[DATA TO PROCESS]

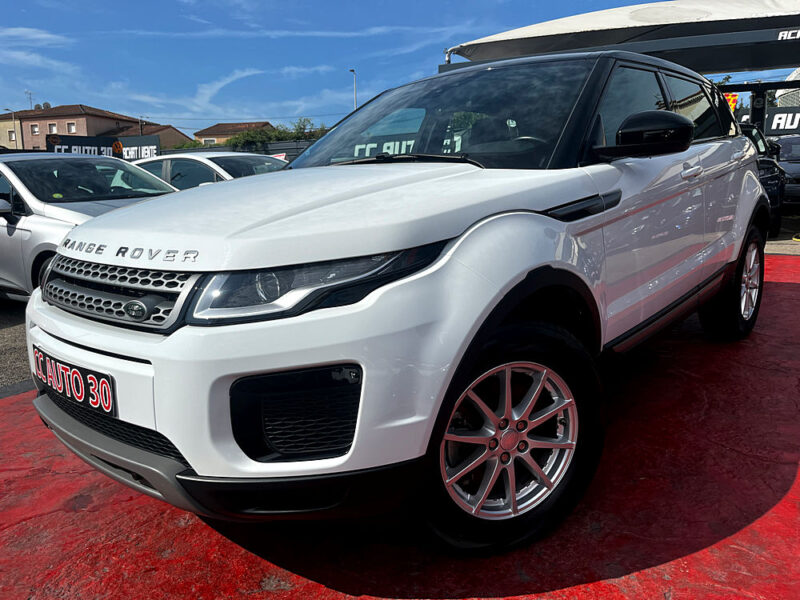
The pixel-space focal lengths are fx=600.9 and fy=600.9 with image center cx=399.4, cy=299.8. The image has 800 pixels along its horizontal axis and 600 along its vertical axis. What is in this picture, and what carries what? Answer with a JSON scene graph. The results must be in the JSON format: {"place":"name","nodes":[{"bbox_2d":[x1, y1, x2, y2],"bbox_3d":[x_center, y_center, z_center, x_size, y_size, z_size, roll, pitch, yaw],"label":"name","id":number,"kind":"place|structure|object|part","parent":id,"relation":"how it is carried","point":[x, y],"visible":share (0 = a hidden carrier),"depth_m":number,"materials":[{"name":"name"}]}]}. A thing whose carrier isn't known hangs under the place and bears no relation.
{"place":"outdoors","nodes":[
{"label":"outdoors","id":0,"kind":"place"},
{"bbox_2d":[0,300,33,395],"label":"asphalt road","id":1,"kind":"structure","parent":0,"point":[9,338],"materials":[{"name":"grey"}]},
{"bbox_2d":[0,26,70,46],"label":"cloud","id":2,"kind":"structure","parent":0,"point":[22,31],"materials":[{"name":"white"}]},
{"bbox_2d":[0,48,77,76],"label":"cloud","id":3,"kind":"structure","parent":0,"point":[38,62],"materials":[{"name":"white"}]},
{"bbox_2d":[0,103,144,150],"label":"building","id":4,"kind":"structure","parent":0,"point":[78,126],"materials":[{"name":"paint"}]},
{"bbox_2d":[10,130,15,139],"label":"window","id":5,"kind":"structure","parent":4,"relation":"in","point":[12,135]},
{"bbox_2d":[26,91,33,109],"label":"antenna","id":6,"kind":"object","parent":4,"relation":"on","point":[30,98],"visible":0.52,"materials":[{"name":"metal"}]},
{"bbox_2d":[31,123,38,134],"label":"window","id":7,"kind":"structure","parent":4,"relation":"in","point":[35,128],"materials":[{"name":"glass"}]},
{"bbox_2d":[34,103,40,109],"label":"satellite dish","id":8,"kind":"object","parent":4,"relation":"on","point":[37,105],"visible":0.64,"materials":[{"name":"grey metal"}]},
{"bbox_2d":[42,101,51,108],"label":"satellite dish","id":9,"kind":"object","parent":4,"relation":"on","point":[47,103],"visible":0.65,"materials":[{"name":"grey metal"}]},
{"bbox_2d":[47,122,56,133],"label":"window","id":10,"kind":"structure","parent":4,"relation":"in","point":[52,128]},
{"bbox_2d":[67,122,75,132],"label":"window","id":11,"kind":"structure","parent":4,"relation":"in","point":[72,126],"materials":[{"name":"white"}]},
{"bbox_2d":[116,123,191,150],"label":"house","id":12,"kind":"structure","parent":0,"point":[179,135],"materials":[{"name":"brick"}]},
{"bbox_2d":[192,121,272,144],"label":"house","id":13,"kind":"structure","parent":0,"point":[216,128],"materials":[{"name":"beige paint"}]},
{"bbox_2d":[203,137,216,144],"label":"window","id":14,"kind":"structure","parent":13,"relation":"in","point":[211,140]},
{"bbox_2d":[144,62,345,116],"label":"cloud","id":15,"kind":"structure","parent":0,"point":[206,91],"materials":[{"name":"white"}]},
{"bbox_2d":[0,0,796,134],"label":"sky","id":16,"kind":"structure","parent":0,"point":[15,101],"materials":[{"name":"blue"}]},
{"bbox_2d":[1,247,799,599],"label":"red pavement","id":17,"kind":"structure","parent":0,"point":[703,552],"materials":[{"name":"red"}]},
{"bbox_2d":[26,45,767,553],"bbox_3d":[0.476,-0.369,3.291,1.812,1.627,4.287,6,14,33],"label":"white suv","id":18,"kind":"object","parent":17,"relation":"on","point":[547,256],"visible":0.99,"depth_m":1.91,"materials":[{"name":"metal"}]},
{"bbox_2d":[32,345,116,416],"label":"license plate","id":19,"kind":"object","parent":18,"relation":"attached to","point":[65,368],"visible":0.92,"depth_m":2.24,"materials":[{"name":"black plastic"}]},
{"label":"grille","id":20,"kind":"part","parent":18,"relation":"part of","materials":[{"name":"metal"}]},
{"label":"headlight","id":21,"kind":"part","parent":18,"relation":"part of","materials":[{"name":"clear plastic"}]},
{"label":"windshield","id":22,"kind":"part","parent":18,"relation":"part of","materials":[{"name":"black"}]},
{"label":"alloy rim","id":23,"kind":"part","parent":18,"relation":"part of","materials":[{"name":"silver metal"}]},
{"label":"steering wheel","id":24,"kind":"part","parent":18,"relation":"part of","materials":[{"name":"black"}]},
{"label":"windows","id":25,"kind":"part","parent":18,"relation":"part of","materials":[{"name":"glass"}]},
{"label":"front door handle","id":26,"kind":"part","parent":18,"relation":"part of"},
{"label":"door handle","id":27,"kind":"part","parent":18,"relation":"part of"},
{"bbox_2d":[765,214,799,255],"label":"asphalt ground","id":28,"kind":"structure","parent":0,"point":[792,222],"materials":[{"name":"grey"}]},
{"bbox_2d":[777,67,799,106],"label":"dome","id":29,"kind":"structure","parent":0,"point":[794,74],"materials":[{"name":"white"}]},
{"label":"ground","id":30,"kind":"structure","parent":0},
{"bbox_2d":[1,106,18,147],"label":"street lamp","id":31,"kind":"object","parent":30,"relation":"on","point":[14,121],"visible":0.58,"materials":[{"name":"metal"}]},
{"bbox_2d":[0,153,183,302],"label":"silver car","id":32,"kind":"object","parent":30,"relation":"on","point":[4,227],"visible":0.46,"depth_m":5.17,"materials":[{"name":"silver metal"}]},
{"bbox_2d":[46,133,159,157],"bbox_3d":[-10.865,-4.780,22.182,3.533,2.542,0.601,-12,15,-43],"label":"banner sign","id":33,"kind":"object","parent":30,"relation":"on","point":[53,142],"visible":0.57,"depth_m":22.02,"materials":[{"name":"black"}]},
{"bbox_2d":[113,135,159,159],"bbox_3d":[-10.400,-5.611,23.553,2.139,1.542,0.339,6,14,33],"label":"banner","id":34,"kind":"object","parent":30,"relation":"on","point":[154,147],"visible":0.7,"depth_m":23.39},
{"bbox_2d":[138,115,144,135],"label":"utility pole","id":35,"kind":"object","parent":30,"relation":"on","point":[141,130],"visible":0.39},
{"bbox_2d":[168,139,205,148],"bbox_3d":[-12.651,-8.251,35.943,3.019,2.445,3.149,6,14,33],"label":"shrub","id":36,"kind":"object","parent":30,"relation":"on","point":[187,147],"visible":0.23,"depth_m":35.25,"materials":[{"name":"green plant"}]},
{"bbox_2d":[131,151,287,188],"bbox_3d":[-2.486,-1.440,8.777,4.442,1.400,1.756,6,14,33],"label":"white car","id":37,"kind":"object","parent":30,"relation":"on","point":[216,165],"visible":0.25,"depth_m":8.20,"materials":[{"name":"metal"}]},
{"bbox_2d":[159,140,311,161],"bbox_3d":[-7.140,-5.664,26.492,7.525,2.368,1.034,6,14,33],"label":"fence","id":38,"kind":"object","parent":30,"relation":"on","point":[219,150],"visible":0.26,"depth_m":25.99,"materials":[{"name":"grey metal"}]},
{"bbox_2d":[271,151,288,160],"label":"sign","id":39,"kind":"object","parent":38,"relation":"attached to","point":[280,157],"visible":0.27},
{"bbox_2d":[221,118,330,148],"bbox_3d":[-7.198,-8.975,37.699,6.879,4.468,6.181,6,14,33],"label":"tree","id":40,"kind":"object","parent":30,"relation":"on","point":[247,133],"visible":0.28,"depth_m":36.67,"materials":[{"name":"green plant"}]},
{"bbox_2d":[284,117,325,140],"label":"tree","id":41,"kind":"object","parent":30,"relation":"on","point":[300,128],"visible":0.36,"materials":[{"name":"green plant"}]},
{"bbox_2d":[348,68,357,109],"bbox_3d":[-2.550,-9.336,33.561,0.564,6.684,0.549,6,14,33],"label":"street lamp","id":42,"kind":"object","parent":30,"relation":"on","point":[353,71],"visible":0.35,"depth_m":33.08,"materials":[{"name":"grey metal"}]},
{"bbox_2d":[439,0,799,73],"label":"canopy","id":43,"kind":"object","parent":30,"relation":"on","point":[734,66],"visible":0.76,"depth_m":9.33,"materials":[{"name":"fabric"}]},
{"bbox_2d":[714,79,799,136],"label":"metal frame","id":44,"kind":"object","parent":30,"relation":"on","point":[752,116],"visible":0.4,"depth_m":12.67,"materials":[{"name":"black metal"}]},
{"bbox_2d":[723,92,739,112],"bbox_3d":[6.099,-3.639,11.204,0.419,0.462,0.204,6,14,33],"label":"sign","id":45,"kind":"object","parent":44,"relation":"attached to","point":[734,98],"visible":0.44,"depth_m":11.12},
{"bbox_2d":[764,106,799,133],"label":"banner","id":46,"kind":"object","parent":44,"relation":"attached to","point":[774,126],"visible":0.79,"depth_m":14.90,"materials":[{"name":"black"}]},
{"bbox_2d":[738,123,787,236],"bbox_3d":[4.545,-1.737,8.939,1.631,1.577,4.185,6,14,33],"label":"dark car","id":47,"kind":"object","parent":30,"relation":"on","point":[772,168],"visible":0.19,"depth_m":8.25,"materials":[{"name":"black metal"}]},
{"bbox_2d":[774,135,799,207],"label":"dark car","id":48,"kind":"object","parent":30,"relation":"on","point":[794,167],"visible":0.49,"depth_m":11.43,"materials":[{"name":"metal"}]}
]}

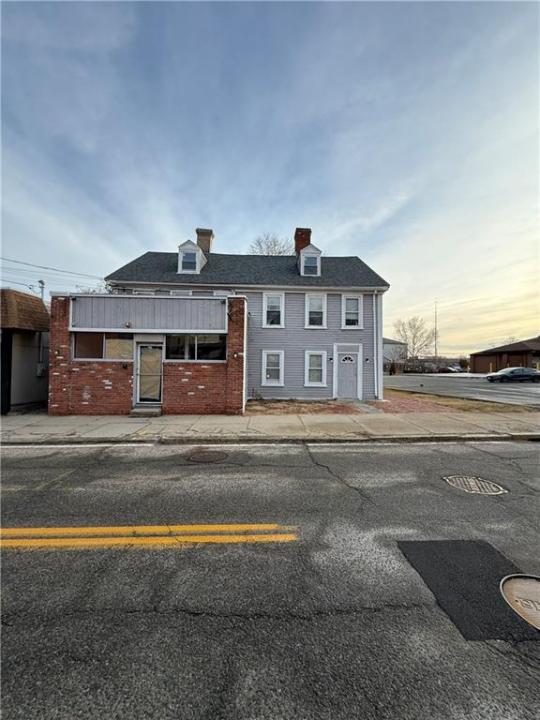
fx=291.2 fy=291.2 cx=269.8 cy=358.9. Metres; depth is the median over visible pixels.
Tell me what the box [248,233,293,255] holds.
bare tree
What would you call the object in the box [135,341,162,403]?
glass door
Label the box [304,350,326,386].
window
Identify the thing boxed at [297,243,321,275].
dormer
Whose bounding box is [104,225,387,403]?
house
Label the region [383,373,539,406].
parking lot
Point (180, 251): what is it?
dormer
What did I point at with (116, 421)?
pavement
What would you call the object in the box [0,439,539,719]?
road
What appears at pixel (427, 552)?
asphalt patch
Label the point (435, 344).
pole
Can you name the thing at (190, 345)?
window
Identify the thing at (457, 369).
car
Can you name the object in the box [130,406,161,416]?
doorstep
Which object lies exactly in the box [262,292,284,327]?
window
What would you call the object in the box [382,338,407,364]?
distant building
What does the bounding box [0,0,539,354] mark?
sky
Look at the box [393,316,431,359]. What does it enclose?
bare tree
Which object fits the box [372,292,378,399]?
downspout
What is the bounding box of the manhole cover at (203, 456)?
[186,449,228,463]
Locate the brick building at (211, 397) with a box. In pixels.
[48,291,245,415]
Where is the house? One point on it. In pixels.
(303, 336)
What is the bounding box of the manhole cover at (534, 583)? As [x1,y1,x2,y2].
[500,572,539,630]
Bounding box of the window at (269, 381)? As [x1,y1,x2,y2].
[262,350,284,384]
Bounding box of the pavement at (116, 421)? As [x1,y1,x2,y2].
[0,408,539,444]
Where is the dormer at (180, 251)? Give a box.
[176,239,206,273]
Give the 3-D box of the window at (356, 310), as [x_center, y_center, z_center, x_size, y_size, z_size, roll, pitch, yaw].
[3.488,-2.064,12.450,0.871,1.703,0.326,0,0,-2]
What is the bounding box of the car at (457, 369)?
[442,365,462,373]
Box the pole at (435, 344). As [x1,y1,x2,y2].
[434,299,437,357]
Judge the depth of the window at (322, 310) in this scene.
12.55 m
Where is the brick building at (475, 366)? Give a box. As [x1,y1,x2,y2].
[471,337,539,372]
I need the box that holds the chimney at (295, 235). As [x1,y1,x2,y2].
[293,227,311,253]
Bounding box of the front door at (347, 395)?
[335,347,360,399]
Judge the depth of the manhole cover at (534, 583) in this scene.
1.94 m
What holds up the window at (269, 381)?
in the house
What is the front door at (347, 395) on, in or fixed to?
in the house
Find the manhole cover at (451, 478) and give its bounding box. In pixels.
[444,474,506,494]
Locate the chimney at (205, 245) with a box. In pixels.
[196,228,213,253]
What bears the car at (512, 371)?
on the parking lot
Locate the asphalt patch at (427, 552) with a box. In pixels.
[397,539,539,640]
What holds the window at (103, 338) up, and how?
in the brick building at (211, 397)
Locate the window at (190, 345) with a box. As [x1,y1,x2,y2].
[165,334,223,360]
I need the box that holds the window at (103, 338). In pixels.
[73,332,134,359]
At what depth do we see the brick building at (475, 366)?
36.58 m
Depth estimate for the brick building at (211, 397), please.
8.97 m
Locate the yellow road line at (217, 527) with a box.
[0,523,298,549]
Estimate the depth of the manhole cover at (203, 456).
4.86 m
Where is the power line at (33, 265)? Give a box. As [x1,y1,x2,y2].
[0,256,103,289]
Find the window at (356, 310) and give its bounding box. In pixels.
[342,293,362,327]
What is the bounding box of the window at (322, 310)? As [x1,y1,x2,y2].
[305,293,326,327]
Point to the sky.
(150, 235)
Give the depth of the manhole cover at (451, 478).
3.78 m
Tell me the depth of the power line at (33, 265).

[YOUR ASSIGNMENT] Nothing but the lines from the one containing "Box the pole at (435, 344). As [x1,y1,x2,y2]." through the end of the entries belongs in the answer; repeat them exactly.

[TASK RESULT]
Box the pole at (435, 344). As [x1,y1,x2,y2].
[434,299,437,357]
Judge the depth of the window at (322, 310) in this scene.
12.55 m
Where is the brick building at (475, 366)? Give a box. As [x1,y1,x2,y2].
[471,337,539,372]
I need the box that holds the chimney at (295, 235). As [x1,y1,x2,y2].
[293,227,311,253]
Bounding box of the front door at (347, 395)?
[335,347,360,399]
Judge the depth of the manhole cover at (534, 583) in this scene.
1.94 m
What holds up the window at (269, 381)?
in the house
What is the front door at (347, 395) on, in or fixed to?
in the house
Find the manhole cover at (451, 478) and give its bounding box. In pixels.
[444,474,506,494]
Locate the chimney at (205, 245) with a box. In pixels.
[196,228,213,253]
What bears the car at (512, 371)?
on the parking lot
Locate the asphalt patch at (427, 552) with a box. In pixels.
[397,539,539,640]
What holds the window at (103, 338) up, and how?
in the brick building at (211, 397)
Locate the window at (190, 345) with a box. As [x1,y1,x2,y2].
[165,334,223,360]
I need the box that holds the window at (103, 338). In pixels.
[73,332,134,359]
At what depth do we see the brick building at (475, 366)?
36.58 m
Depth estimate for the brick building at (211, 397), please.
8.97 m
Locate the yellow road line at (217, 527) with a box.
[0,523,298,549]
Estimate the depth of the manhole cover at (203, 456).
4.86 m
Where is the power line at (33, 265)? Give a box. As [x1,y1,x2,y2].
[0,256,103,289]
Find the window at (356, 310) and give its bounding box. In pixels.
[342,293,362,327]
What is the bounding box of the window at (322, 310)? As [x1,y1,x2,y2].
[305,293,326,327]
Point to the sky.
(150, 235)
Give the depth of the manhole cover at (451, 478).
3.78 m
Tell me the depth of the power line at (33, 265).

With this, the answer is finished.